= Rüdiger Stenzel =

German middle-distance runner

Rüdiger Stenzel (born 16 April 1968, in Gelsenkirchen) is a former German middle distance runner who participated in several international championships in the 1990s.

He came second in the 1992 German championships behind Jens-Peter Herold thus qualifying for the Olympic 1500 metres competition where he went out before the final. He then got his first international finish with a tenth place at the 1993 World Championships. In a race in 1994 he defeated the Olympic champion Fermín Cacho but finished seventh in the European Championships in Helsinki where Cacho won gold. Later that year, however, Stenzel won the silver medal at the IAAF World Cup behind Noureddine Morceli.

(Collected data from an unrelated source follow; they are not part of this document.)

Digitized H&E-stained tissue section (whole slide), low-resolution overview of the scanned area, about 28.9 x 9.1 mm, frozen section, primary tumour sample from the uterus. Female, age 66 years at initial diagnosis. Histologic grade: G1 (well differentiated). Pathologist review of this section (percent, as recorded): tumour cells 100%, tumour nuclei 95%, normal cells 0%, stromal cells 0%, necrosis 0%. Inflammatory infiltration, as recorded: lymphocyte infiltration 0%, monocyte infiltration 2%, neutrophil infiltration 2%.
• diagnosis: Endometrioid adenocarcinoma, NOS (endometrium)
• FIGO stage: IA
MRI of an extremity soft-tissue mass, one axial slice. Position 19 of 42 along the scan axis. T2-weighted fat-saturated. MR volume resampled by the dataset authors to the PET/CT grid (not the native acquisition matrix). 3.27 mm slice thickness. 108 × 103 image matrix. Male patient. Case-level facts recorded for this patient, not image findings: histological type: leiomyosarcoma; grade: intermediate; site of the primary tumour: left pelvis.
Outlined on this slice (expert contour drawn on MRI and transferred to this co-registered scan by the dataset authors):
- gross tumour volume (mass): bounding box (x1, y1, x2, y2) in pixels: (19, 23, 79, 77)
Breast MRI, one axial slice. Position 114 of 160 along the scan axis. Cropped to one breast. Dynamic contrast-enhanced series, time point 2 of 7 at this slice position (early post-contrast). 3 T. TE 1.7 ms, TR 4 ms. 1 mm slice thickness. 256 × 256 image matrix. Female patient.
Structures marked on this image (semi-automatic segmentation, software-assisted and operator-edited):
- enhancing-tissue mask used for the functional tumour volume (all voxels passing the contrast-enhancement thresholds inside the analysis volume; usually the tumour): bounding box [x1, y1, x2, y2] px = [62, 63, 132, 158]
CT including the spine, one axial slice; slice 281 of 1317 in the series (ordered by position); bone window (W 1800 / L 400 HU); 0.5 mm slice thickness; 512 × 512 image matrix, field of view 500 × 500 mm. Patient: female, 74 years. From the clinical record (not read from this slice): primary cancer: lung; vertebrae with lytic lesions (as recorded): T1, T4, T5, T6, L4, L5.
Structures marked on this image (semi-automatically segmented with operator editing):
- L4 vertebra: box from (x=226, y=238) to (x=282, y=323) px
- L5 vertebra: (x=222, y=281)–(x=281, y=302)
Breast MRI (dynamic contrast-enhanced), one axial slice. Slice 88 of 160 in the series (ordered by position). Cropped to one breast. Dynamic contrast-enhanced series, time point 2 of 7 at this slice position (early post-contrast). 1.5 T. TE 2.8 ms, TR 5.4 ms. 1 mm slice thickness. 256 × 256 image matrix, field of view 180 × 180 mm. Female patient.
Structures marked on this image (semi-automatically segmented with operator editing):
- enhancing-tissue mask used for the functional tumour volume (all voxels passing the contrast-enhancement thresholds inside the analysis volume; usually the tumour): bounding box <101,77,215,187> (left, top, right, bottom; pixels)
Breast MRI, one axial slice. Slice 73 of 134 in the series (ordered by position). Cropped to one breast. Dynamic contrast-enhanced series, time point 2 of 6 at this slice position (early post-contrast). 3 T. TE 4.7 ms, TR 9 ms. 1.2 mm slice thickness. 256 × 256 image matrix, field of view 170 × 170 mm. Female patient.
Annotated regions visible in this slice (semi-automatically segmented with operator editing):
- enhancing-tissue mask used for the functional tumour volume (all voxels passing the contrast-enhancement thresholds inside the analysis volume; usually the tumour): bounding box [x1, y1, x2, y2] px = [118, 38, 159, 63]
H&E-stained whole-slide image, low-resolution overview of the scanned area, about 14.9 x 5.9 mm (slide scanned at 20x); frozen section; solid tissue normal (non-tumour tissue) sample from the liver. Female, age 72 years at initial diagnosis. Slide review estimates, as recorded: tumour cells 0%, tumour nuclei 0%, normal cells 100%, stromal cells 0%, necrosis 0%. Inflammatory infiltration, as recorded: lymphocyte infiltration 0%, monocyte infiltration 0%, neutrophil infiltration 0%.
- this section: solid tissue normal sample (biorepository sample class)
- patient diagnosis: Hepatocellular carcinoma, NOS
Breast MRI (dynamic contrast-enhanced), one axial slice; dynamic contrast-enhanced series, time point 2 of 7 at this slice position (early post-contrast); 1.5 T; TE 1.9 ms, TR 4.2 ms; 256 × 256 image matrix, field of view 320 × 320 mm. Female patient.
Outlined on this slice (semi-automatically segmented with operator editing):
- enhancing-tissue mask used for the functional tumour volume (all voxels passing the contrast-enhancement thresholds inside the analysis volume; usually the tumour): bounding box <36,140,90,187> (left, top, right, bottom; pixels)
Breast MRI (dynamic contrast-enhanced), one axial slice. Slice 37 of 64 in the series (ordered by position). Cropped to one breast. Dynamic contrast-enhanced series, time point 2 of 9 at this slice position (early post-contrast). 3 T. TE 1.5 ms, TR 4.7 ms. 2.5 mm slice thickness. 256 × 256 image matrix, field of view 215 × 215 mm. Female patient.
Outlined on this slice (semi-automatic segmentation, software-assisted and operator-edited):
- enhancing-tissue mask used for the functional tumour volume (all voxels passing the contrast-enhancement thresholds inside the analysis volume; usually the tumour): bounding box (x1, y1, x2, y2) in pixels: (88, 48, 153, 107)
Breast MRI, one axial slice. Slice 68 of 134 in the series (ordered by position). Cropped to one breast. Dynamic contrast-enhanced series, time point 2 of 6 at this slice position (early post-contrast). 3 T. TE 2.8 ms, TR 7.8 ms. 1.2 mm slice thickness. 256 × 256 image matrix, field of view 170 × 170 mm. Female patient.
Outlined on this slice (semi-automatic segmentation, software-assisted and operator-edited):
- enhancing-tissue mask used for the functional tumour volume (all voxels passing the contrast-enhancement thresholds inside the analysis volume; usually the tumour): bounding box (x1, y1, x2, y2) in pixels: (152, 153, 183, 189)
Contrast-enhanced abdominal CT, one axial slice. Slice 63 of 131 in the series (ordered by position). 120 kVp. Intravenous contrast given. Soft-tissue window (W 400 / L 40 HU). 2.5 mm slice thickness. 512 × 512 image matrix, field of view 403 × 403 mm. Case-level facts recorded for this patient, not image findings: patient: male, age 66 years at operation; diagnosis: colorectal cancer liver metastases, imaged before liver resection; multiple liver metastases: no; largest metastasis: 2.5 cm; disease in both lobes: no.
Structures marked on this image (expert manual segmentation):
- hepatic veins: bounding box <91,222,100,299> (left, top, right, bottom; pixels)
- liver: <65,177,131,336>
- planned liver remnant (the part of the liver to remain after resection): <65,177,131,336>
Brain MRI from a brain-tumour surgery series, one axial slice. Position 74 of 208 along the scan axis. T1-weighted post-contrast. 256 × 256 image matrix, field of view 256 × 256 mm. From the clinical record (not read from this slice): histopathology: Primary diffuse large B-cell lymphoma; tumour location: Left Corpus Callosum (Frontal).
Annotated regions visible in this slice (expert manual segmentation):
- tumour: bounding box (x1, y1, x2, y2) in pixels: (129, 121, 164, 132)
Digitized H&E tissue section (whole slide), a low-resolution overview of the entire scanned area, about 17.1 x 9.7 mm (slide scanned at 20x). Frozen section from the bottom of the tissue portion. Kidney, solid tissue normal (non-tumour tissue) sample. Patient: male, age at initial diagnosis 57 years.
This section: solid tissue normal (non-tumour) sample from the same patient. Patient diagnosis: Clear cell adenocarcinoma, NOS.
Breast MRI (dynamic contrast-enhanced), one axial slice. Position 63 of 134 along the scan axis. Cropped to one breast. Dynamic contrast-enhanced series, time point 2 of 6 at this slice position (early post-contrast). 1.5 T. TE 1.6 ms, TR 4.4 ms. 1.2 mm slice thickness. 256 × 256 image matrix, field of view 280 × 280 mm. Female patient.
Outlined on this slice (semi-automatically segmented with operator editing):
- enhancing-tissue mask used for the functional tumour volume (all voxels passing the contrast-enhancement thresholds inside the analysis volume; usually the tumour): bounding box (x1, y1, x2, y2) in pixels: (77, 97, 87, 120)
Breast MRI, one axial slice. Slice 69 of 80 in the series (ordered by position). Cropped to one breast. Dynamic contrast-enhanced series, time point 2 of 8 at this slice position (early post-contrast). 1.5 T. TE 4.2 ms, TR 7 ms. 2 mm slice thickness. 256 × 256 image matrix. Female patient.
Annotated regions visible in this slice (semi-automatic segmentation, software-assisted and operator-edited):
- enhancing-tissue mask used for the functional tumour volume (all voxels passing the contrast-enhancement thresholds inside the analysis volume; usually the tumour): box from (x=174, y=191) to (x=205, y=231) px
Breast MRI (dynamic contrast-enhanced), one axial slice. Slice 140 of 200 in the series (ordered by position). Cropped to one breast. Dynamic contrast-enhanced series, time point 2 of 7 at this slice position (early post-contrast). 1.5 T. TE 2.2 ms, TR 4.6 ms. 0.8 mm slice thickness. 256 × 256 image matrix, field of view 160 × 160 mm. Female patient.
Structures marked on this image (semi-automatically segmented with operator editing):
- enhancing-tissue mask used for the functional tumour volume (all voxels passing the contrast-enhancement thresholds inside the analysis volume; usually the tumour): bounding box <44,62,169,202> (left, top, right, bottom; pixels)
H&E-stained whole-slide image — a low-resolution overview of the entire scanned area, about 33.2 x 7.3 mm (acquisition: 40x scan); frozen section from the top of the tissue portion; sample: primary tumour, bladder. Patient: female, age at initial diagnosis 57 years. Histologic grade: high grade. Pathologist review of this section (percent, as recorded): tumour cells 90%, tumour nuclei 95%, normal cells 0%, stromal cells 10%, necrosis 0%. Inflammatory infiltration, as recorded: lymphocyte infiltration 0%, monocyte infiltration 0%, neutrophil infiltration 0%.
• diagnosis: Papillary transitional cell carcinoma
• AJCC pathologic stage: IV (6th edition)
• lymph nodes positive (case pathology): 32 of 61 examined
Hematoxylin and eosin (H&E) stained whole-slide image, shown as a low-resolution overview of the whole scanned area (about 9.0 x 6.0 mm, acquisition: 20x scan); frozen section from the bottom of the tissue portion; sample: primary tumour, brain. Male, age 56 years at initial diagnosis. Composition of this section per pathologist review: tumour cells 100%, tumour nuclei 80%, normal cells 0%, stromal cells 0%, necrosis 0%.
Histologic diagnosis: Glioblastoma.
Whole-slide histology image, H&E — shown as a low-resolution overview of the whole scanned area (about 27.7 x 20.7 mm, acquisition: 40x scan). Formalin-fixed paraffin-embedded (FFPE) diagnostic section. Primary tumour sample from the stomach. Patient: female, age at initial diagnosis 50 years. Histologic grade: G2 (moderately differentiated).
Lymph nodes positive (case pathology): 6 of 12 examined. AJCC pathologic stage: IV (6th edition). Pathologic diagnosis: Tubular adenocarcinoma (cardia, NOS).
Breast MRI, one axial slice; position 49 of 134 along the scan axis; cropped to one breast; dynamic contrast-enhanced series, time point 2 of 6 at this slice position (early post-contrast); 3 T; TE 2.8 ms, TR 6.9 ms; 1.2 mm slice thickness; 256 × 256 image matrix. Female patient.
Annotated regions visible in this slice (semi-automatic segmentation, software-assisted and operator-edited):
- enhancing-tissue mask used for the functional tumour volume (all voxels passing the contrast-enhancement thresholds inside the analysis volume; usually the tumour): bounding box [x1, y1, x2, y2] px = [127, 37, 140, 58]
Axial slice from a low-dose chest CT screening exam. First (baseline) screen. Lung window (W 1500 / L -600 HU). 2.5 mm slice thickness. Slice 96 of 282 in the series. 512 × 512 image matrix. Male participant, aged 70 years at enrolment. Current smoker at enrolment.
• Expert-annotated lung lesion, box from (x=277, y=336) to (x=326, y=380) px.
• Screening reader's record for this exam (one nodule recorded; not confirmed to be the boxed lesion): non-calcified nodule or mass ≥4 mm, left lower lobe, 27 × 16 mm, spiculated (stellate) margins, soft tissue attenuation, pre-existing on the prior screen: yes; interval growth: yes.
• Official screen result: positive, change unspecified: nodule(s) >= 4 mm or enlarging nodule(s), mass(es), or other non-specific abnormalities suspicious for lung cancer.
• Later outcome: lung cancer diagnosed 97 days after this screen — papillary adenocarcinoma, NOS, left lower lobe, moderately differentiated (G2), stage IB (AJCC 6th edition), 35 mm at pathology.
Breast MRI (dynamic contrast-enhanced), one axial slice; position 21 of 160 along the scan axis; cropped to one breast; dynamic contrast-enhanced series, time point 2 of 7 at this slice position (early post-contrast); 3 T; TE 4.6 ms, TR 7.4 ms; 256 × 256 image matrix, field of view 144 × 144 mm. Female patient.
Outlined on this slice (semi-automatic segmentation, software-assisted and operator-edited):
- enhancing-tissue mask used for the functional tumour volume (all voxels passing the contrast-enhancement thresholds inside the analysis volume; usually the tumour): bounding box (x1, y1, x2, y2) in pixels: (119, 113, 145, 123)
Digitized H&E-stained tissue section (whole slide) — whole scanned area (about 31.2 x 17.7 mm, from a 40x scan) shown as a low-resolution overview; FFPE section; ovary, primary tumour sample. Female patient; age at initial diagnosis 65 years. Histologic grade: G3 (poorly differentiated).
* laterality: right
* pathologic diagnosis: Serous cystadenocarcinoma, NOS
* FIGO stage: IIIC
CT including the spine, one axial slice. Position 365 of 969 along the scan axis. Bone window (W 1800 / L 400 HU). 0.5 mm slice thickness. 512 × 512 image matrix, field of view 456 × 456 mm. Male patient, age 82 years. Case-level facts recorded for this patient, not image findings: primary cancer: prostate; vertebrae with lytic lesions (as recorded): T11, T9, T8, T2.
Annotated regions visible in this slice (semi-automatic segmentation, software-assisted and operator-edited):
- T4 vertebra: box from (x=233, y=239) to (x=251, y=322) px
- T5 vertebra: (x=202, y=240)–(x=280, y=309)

Stenzel finished tenth at the 1995 IAAF World Indoor Championships and won a silver medal over 1500 m at the 1997 IAAF World Indoor Championships. One of his last appearances was at the 1999 World Championships in Seville where he went out in the semi-finals.

Stenzel won several German titles and set a personal best of 3:33.60 minutes in 1997 in Cologne. This result places him fifth on the German all-time performers list, behind Thomas Wessinghage, Harald Hudak, Jens-Peter Herold and Dieter Baumann. He competed for the sports club TV Wattenscheid during his active career.